Página →
Evangelho: Jo 3 22-30
22 Depois disto, foi Jesus com os Seus discípulos para
a terra da Judeia. Convivia com eles e baptizava. 23 João estava também a baptizar
em Enon, junto a Salim, porque havia ali muita água e o povo concorria para ser
baptizado. 24 João ainda não tinha sido metido na prisão. 25 Levantou-se uma
questão entre os discípulos de João e um judeu acerca da purificação. 26 Foram
ter com João e disseram-lhe: «Mestre, O que estava contigo além Jordão, de Quem
tu deste testemunho, ei-l'O que está a baptizar e todos vão a Ele». 27 João
respondeu: «O homem não pode receber coisa alguma se lhe não for dada do céu.
28 Vós próprios sois testemunhas de que vos disse: Eu não sou o Cristo, mas fui
enviado diante d'Ele. 29 O que tem a esposa é o esposo, mas o amigo do esposo,
que está ao lado e o ouve, enche-se de gozo com a voz do esposo. Esta é a minha
alegria e ela é perfeita. 30 Convém que Ele cresça e eu diminua.
Comentário:
As
duas figuras centrais da redenção - Jesus Cristo e João Baptista -
têm uma ligação íntima e permanente o que o segundo faz - sempre - é em função
do segundo que, aliás, é a razão verdadeira da sua existência.
O
seu papel de Percursor, reveste-se especialíssima importância.
Ainda hoje em dia, por exemplo, as chamadas visitas de estado são preparadas com o envio de embaixadores cuja tarefa é exactamente aplanar as dificuldades que possam existir, para que, a visita obtenha os frutos esperados.
(ama, comentário sobre Jo 3, 22-30
2014.01.11)
Leitura espiritual
São Josemaria Escrivá
Amigos de Deus 309 a 316
309
Assim
actua o Nosso Deus. Quando aquele filho regressa, depois de ter gasto o seu
dinheiro, vivendo mal, depois - sobretudo - de se ter esquecido do pai, o pai
diz: depressa, trazei aqui o vestido mais rico e vesti-lho e colocai-lhe um
anel no dedo; calçai-lhe as sandálias. Tomai um vitelo gordo, matai-o e comamos
e celebremos um banquete. O Nosso Pai, Deus, quando recorremos a Ele com
arrependimento, tira riqueza da nossa miséria e força da nossa debilidade. Que
preparará para nós, se não O abandonarmos, se O procurarmos todos os dias, se
Lhe dirigirmos palavras carinhosas confirmadas pelas nossas acções, se Lhe
pedirmos tudo, confiados na Sua omnipotência e na Sua misericórdia? Só por o
filho voltar a Ele, depois de o atraiçoar, prepara um banquete. Que nos
concederá, a nós, que procurámos ficar sempre ao Seu lado?

Enunciado 1 → Altere as entradas do início até a linha que contém "v(-39.69, 152.4) *", inclusive, substituindo "Q0" por "Q9" e mantendo todo o resto igual; deixe as imagens de fora da resposta.
O texto não tem qualquer relação com as entradas que vêm a seguir.

Dados fornecidos →
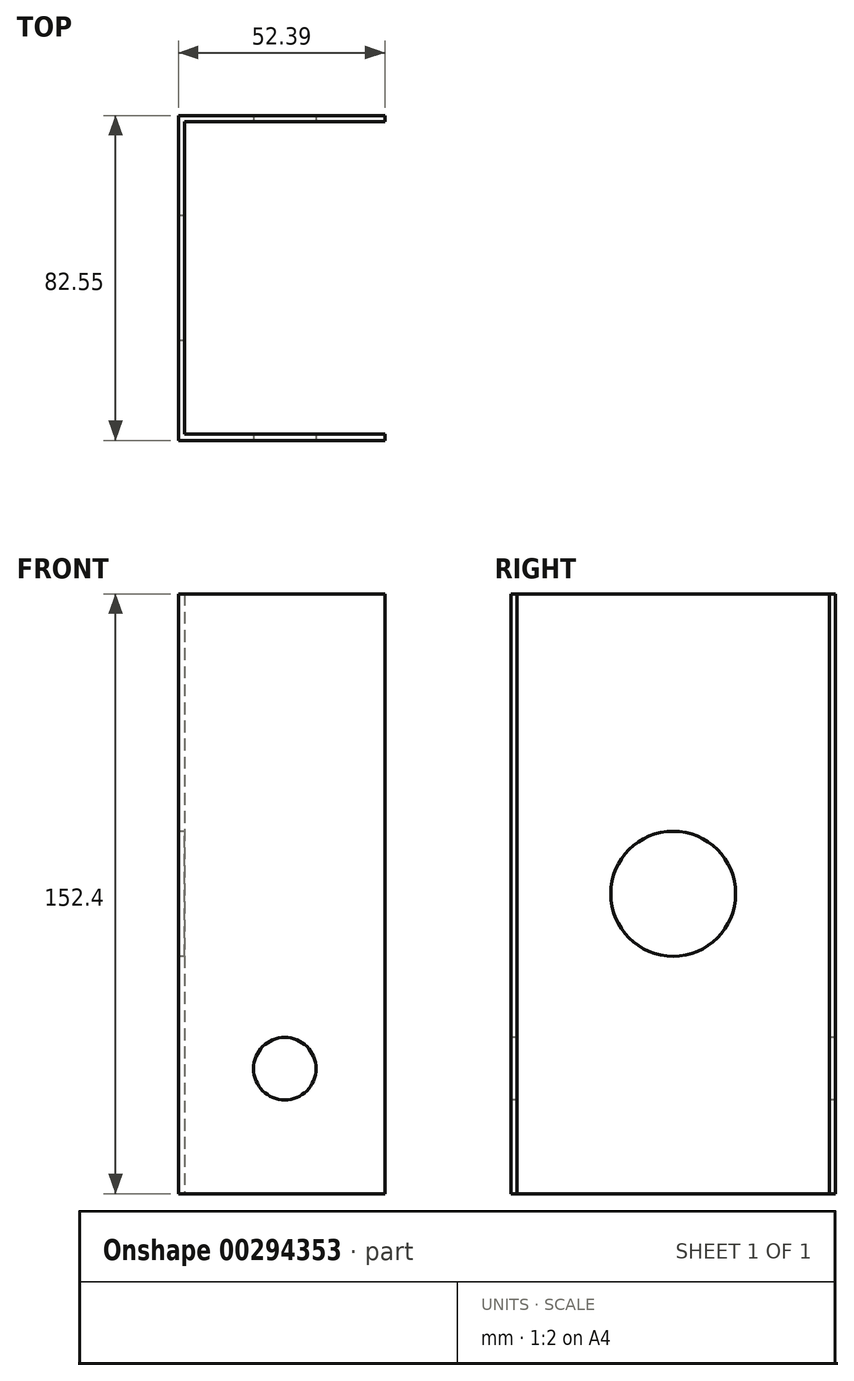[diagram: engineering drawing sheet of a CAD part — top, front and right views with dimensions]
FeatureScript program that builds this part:
annotation { "Feature Type Name" : "Feature", "Feature Type Description" : "" }
export const myFeature = defineFeature(function(context is Context, id is Id, definition is map)
    precondition{}
    {
        {
            var Q0;
            Q0=qCreatedBy(makeId("Top.planeOp"),FACE);
            var sketch = newSketch(context, id + "F0", { "sketchPlane" : qUnion([Q0])});
            skLineSegment(sketch, "E0", {"start": v(50.8, 79.38) * mm, "end": v(0, 79.38) * mm});
            skLineSegment(sketch, "E1", {"start": v(0, 79.38) * mm, "end": v(0, 0) * mm});
            skLineSegment(sketch, "E2", {"start": v(0, 0) * mm, "end": v(50.8, 0) * mm});
            skLineSegment(sketch, "E3.0", {"start": v(-1.59, -1.59) * mm, "end": v(50.8, -1.59) * mm});
            skLineSegment(sketch, "E3.1", {"start": v(-1.59, 80.96) * mm, "end": v(-1.59, -1.59) * mm});
            skLineSegment(sketch, "E3.2", {"start": v(50.8, 80.96) * mm, "end": v(-1.59, 80.96) * mm});
            skLineSegment(sketch, "E4", {"start": v(50.8, 80.96) * mm, "end": v(50.8, 79.38) * mm});
            skLineSegment(sketch, "E5", {"start": v(50.8, 0) * mm, "end": v(50.8, -1.59) * mm});
            skSolve(sketch);
        }
        {
            var Q0;
            Q0 = qSketchRegion(id + "F0", true);
            extrude(context, id + "F1", {"entities" : qUnion([Q0]), "depth" : 152.4 * mm});
        }
        {
            var Q0;
            Q0=makeQuery(id+"F1.opExtrude","SWEPT_FACE",FACE,{"disambiguationData":[OSD([sQuery(id+"F0.wireOp",EDGE,"E3.1")])]});
            var sketch = newSketch(context, id + "F2", { "sketchPlane" : qUnion([Q0])});
            skLineSegment(sketch, "E6", {"start": v(-39.69, 152.4) * mm, "end": v(-39.69, 0) * mm, "construction": true});
            skLineSegment(sketch, "E7", {"start": v(-80.96, 76.2) * mm, "end": v(1.59, 76.2) * mm, "construction": true});
            skCircle(sketch, "E8", {"center": v(-39.69, 76.2) * mm, "radius": 15.88 * mm});
            skSolve(sketch);
        }
        {
            var Q0;
            Q0 = qSketchRegion(id + "F2", true);
            extrude(context, id + "F3", {"entities" : qUnion([Q0]), "operationType" : NewBodyOperationType.REMOVE, "oppositeDirection" : true, "depth" : 25.4 * mm});
        }
        {
            var Q0;
            Q0=makeQuery(id+"F1.opExtrude","SWEPT_FACE",FACE,{"disambiguationData":[OSD([sQuery(id+"F0.wireOp",EDGE,"E3.0")])]});
            var sketch = newSketch(context, id + "F4", { "sketchPlane" : qUnion([Q0])});
            skLineSegment(sketch, "E9", {"start": v(25.4, 152.4) * mm, "end": v(25.4, 0) * mm, "construction": true});
            skCircle(sketch, "E10", {"center": v(25.4, 31.75) * mm, "radius": 7.94 * mm});
            skSolve(sketch);
        }
        {
            var Q0;
            Q0 = qSketchRegion(id + "F4", true);
            var Q1;
            Q1=makeQuery(id+"F1.opExtrude","SWEPT_FACE",FACE,{"disambiguationData":[OSD([sQuery(id+"F0.wireOp",EDGE,"E3.2")])]});
            extrude(context, id + "F5", {"entities" : qUnion([Q0]), "operationType" : NewBodyOperationType.REMOVE, "endBound" : BoundingType.UP_TO_SURFACE, "oppositeDirection" : true, "endBoundEntityFace" : qUnion([Q1]), "depth" : 25.4 * mm});
        }
    });
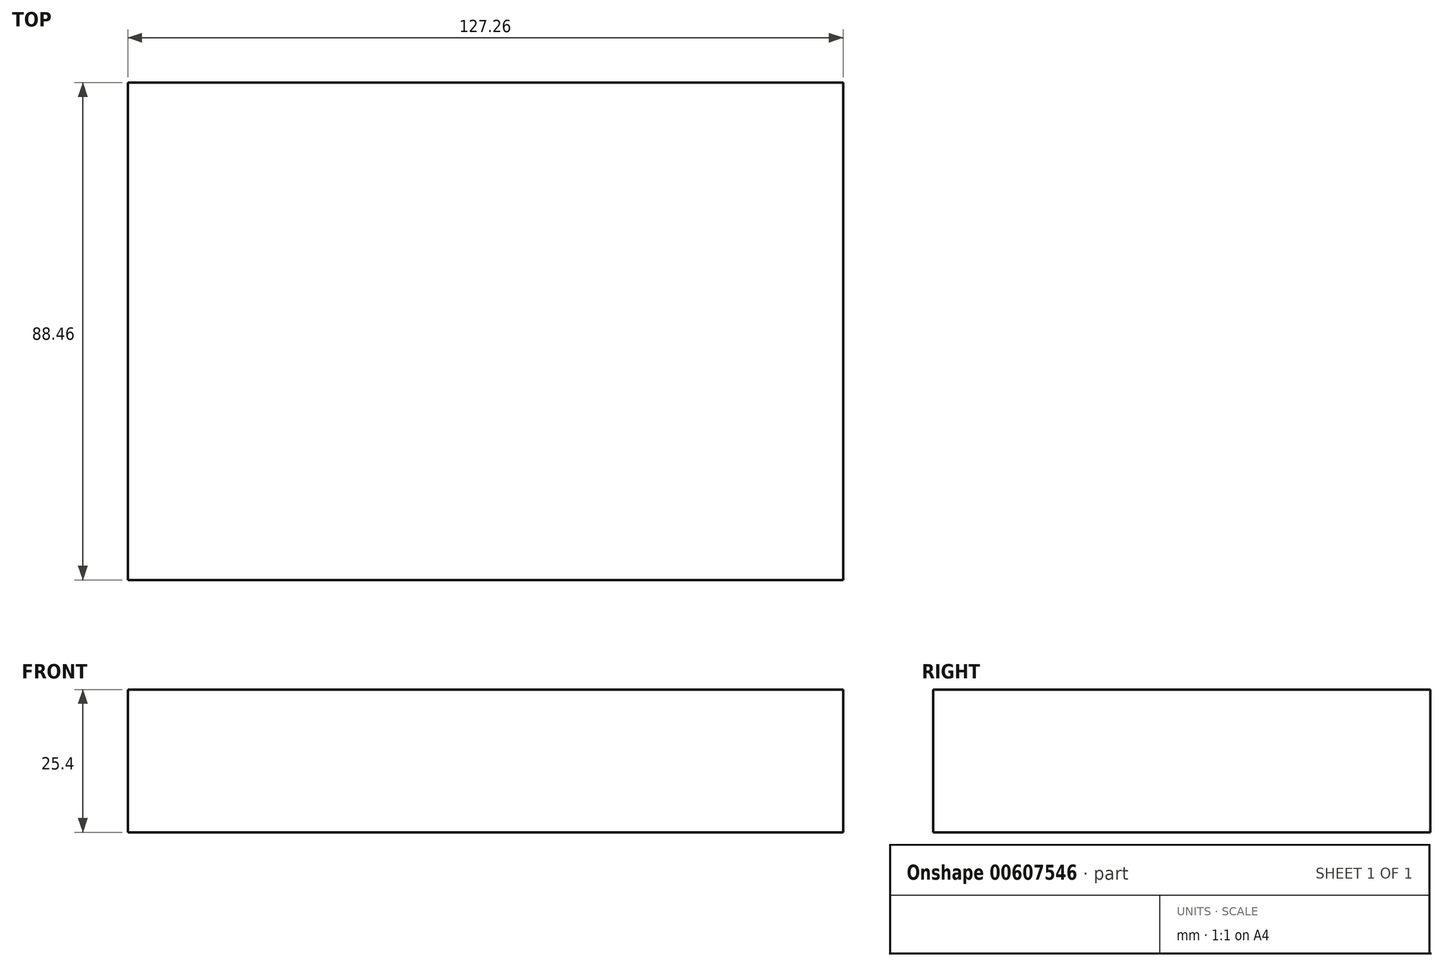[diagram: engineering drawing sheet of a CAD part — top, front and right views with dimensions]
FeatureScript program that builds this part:
annotation { "Feature Type Name" : "Feature", "Feature Type Description" : "" }
export const myFeature = defineFeature(function(context is Context, id is Id, definition is map)
    precondition{}
    {
        {
            var Q0;
            Q0=qCreatedBy(makeId("Top.planeOp"),FACE);
            var sketch = newSketch(context, id + "F0", { "sketchPlane" : qUnion([Q0])});
            skLineSegment(sketch, "E0.bottom", {"start": v(63.63, -44.23) * mm, "end": v(-63.63, -44.23) * mm});
            skLineSegment(sketch, "E0.top", {"start": v(63.63, 44.23) * mm, "end": v(-63.63, 44.23) * mm});
            skLineSegment(sketch, "E0.left", {"start": v(63.63, -44.23) * mm, "end": v(63.63, 44.23) * mm});
            skLineSegment(sketch, "E0.right", {"start": v(-63.63, -44.23) * mm, "end": v(-63.63, 44.23) * mm});
            skPoint(sketch, "E0.middle", {"position": v(0, 0) * mm});
            skSolve(sketch);
        }
        {
            var Q0;
            Q0 = qSketchRegion(id + "F0", true);
            extrude(context, id + "F1", {"entities" : qUnion([Q0]), "depth" : 25.4 * mm, "offsetDistance" : 25.4 * mm});
        }
    });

Enunciado 2 → Quais lugares são mencionados no trecho do Evangelho do texto?

Resposta 1 →
[diagram: engineering drawing sheet of a CAD part — top, front and right views with dimensions]
FeatureScript program that builds this part:
annotation { "Feature Type Name" : "Feature", "Feature Type Description" : "" }
export const myFeature = defineFeature(function(context is Context, id is Id, definition is map)
    precondition{}
    {
        {
            var Q9;
            Q9=qCreatedBy(makeId("Top.planeOp"),FACE);
            var sketch = newSketch(context, id + "F0", { "sketchPlane" : qUnion([Q9])});
            skLineSegment(sketch, "E0", {"start": v(50.8, 79.38) * mm, "end": v(0, 79.38) * mm});
            skLineSegment(sketch, "E1", {"start": v(0, 79.38) * mm, "end": v(0, 0) * mm});
            skLineSegment(sketch, "E2", {"start": v(0, 0) * mm, "end": v(50.8, 0) * mm});
            skLineSegment(sketch, "E3.0", {"start": v(-1.59, -1.59) * mm, "end": v(50.8, -1.59) * mm});
            skLineSegment(sketch, "E3.1", {"start": v(-1.59, 80.96) * mm, "end": v(-1.59, -1.59) * mm});
            skLineSegment(sketch, "E3.2", {"start": v(50.8, 80.96) * mm, "end": v(-1.59, 80.96) * mm});
            skLineSegment(sketch, "E4", {"start": v(50.8, 80.96) * mm, "end": v(50.8, 79.38) * mm});
            skLineSegment(sketch, "E5", {"start": v(50.8, 0) * mm, "end": v(50.8, -1.59) * mm});
            skSolve(sketch);
        }
        {
            var Q9;
            Q9 = qSketchRegion(id + "F0", true);
            extrude(context, id + "F1", {"entities" : qUnion([Q9]), "depth" : 152.4 * mm});
        }
        {
            var Q9;
            Q9=makeQuery(id+"F1.opExtrude","SWEPT_FACE",FACE,{"disambiguationData":[OSD([sQuery(id+"F0.wireOp",EDGE,"E3.1")])]});
            var sketch = newSketch(context, id + "F2", { "sketchPlane" : qUnion([Q9])});
            skLineSegment(sketch, "E6", {"start": v(-39.69, 152.4) * mm, "end": v(-39.69, 0) * mm, "construction": true});

Resposta 2 → Judeia, Enon, Salim, Jordão